(TASK BRIEF): Could you copy each line of the entries that contains "CHSL"?

* * * * * * * * *

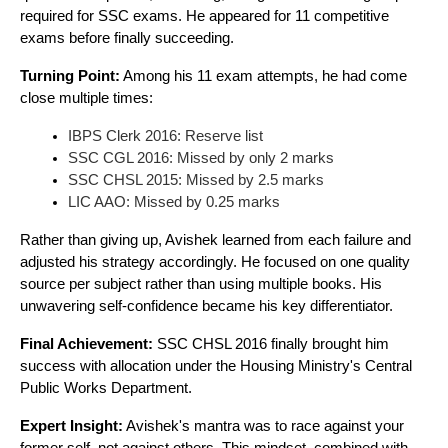
required for SSC exams. He appeared for 11 competitive
exams before finally succeeding.
Turning Point:
Among his 11 exam attempts, he had come
close multiple times:
IBPS Clerk 2016: Reserve list
SSC CGL 2016: Missed by only 2 marks
SSC CHSL 2015: Missed by 2.5 marks
LIC AAO: Missed by 0.25 marks
Rather than giving up, Avishek learned from each failure and
adjusted his strategy accordingly. He focused on one quality
source per subject rather than using multiple books. His
unwavering self-confidence became his key differentiator.
Final Achievement:
SSC CHSL 2016 finally brought him
success with allocation under the Housing Ministry's Central
Public Works Department.
Expert Insight:
Avishek's mantra was to race against your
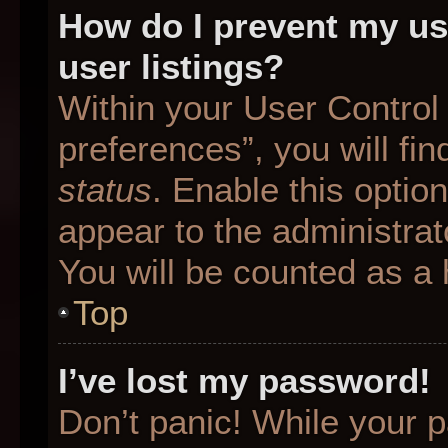
How do I prevent my us
user listings?
Within your User Control
preferences”, you will fin
status
. Enable this optio
appear to the administrat
You will be counted as a 
Top
I’ve lost my password!
Don’t panic! While your p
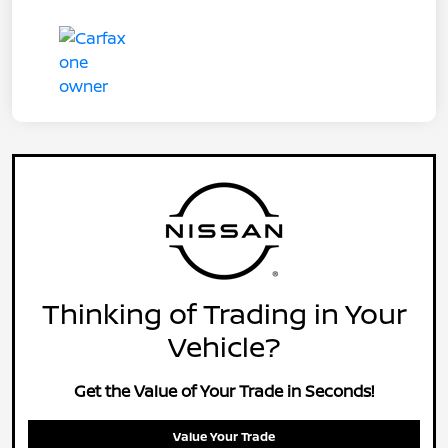
Thinking of Trading in Your
Vehicle?
Get the Value of Your Trade in Seconds!
Value Your Trade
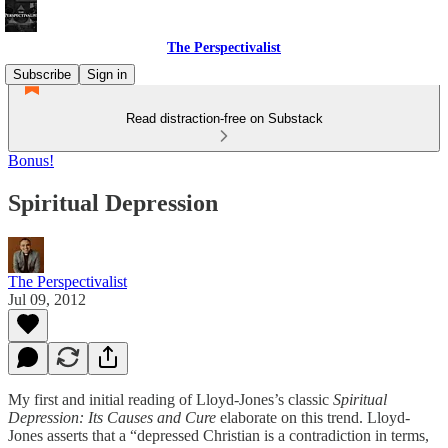
The Perspectivalist
Subscribe
Sign in
Read distraction-free on Substack
Bonus!
Spiritual Depression
The Perspectivalist
Jul 09, 2012
My first and initial reading of Lloyd-Jones’s classic
Spiritual
Depression: Its Causes and Cure
elaborate on this trend. Lloyd-
Jones asserts that a “depressed Christian is a contradiction in terms,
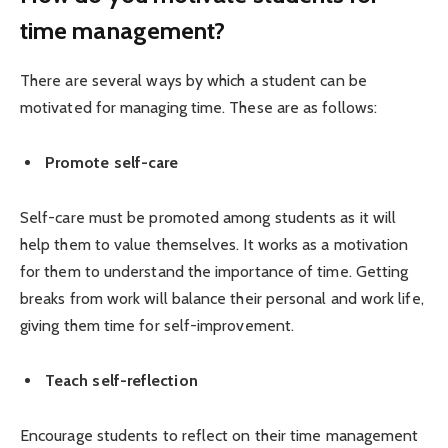
time management?
There are several ways by which a student can be
motivated for managing time. These are as follows:
Promote self-care
Self-care must be promoted among students as it will
help them to value themselves. It works as a motivation
for them to understand the importance of time. Getting
breaks from work will balance their personal and work life,
giving them time for self-improvement.
Teach self-reflection
Encourage students to reflect on their time management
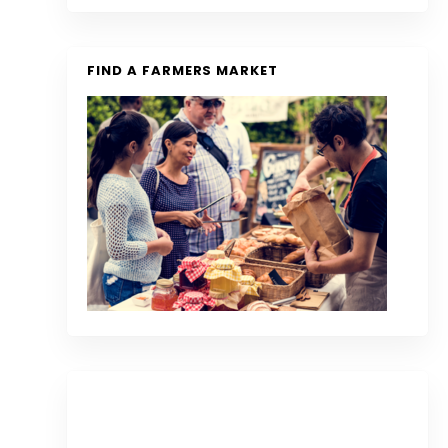
FIND A FARMERS MARKET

* * * * * * * * *

(ANSWER TO THE PROBLEM):
SSC CHSL 2015: Missed by 2.5 marks
SSC CHSL 2016 finally brought him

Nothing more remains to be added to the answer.